I want to find the power series of $\frac{1}{3!}$ in the field $\mathbb{Q}_3$.
In order to do this, do I have to solve the congruence $3!x \equiv 1 \pmod{3^n} \Rightarrow 6x \equiv 1 \pmod 3$?
If so, for $n=1$, we get $0 \equiv 1 \pmod 3$, that is a contradiction.
What does this mean?
On
Can I cut through the fog with a somewhat different approach? You can write elements of $\mathbb Z_p$ as infinite $p$-ary expansions going to the left, a typical one would look like $$ \cdots a_4a_3a_2a_1a_0; $$ which means $a_0+pa_1+p^2a_2+\cdots=\sum_{i\ge0}a^ip^i$, and as appropriate for a $p$-ary expansion, all the $a_i$ are integers between $0$ and $p-1$ inclusive.
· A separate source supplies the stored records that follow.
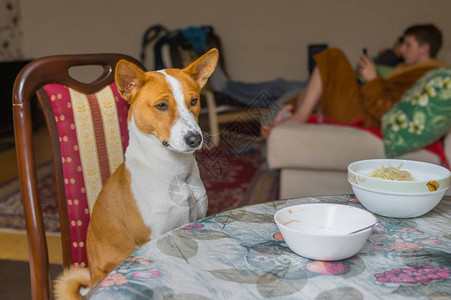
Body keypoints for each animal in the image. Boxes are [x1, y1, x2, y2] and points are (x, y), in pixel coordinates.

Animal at [53, 48, 219, 298]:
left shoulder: (196, 221)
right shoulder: (156, 236)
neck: (175, 172)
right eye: (162, 106)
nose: (195, 139)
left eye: (194, 101)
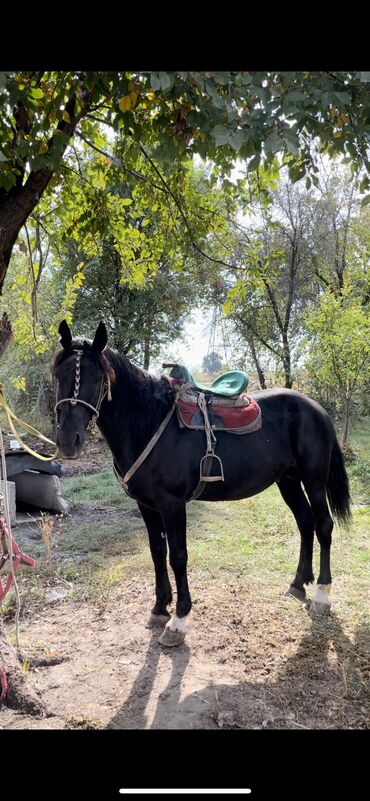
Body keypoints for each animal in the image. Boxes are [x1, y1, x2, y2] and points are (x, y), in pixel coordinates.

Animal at [53, 318, 352, 644]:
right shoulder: (147, 505)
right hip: (287, 481)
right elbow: (157, 553)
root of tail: (316, 408)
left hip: (314, 481)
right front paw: (159, 609)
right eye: (58, 375)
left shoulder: (172, 504)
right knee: (305, 522)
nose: (68, 441)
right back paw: (298, 583)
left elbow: (178, 556)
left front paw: (178, 621)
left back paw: (322, 594)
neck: (148, 422)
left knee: (323, 525)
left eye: (96, 378)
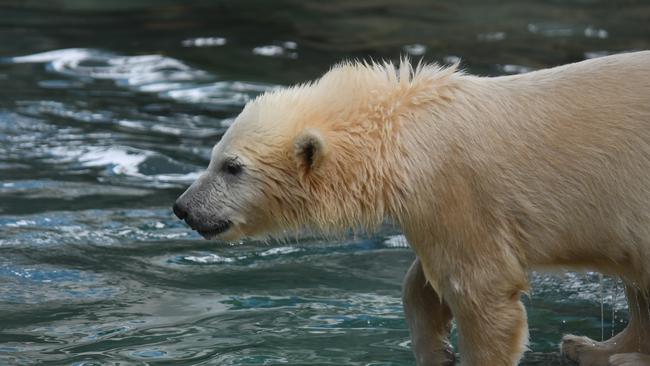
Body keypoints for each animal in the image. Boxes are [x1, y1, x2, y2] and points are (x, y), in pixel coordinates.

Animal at [172, 52, 648, 366]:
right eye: (213, 156)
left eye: (232, 167)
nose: (182, 207)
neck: (403, 133)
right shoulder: (432, 205)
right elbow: (425, 279)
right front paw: (436, 349)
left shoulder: (456, 188)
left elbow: (482, 288)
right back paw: (592, 347)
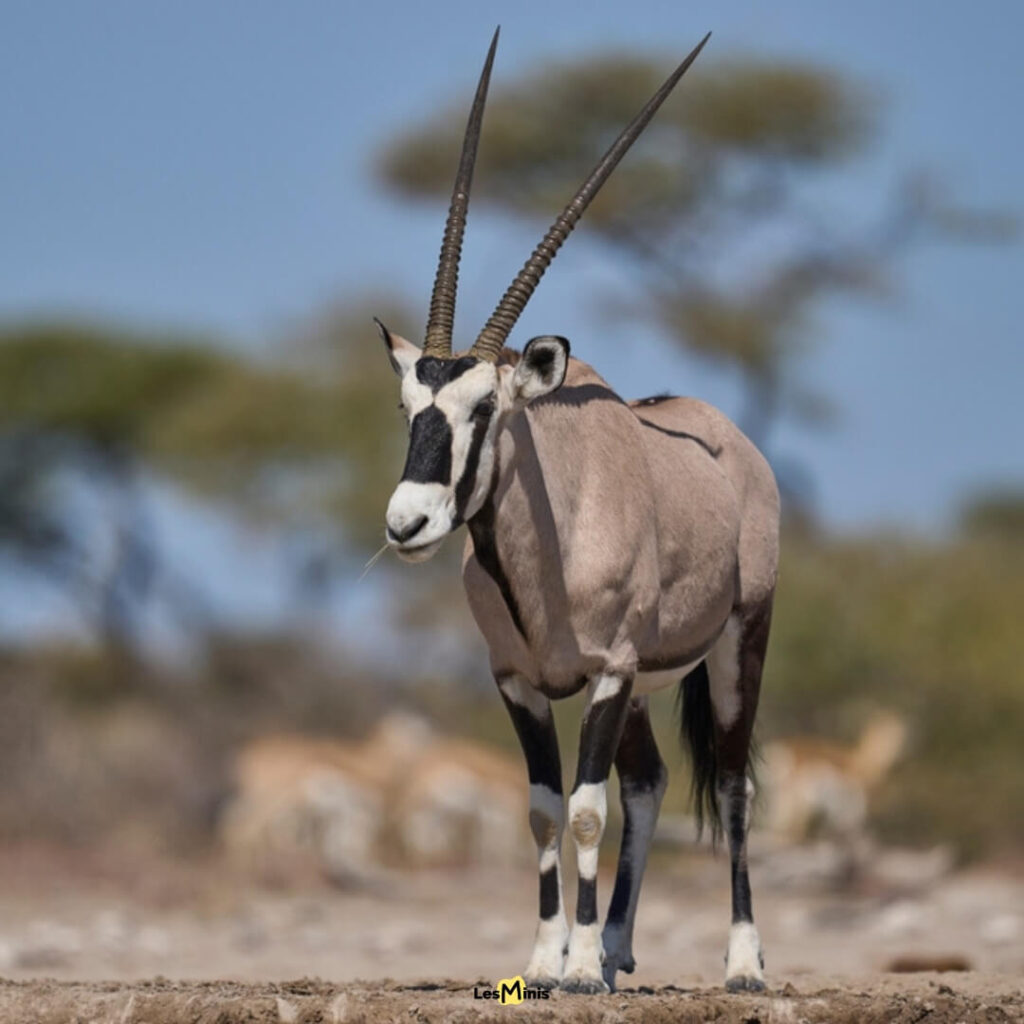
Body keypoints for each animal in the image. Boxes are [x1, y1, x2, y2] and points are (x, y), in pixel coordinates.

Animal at [375, 29, 779, 994]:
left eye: (485, 410)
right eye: (409, 408)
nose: (407, 524)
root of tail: (733, 440)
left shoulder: (606, 671)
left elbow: (587, 811)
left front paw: (581, 968)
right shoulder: (520, 679)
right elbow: (542, 808)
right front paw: (546, 957)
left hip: (737, 644)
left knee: (733, 786)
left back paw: (741, 961)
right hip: (643, 689)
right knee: (651, 780)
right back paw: (625, 943)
You can add, subtract, and multiply any two of these things using exactly the methods you learned in elementary school, the carries proceeding to the left.
In this notation, $-1$ has the expansion where all the entries are $p-1$. In particular, in $\mathbb Z_3$, $-1=\cdots22222;\,$. You can check that this is right by applying the formula for geometric series, $a/(1-r)$, where in this case $a=2$ and $r=3$, it evaluates to $-1$.
In particular, $-1/2=\cdots11111;\,$, and you get $1/2$ by adding $1$ to this expansion to get $1/2=\cdots111112;\,$.
Your question was to expand $1/6$, which is $3^{-1}\times1/2$. But you know how to divide by the radix $3$ in $3$-ary expansion: move the radix point one to the left, just as you divide by $10$ in decimal by moving the decimal point one to the left. So your expansion is $1/6=\cdots11111;2\,$. You can check that this is right by noticing that your expansion claims that $1/6=2/3-1/2$, which is just right.
It's not a power series but a Laurent series. You can express elements of $\mathbb{Q}_p$ as series
$$\sum_{k=m}^\infty a_k p^k,$$
where $m\in\mathbb{Z}$ and each $a_k$ is an integer between $0$ and $p-1$ inclusive.
For $\frac{1}{3!}$ in $\mathbb{Q}_3$, the shortcut way to find the series is to write
$$\frac{1}{3!} = \frac{1}{3}\cdot \frac{1}{2} = \frac{1}{3}\left(1 + \frac{1}{-2}\right) = \frac{1}{3}\left(1+\frac{1}{1-3}\right).$$
That form should give you an idea on how to continue.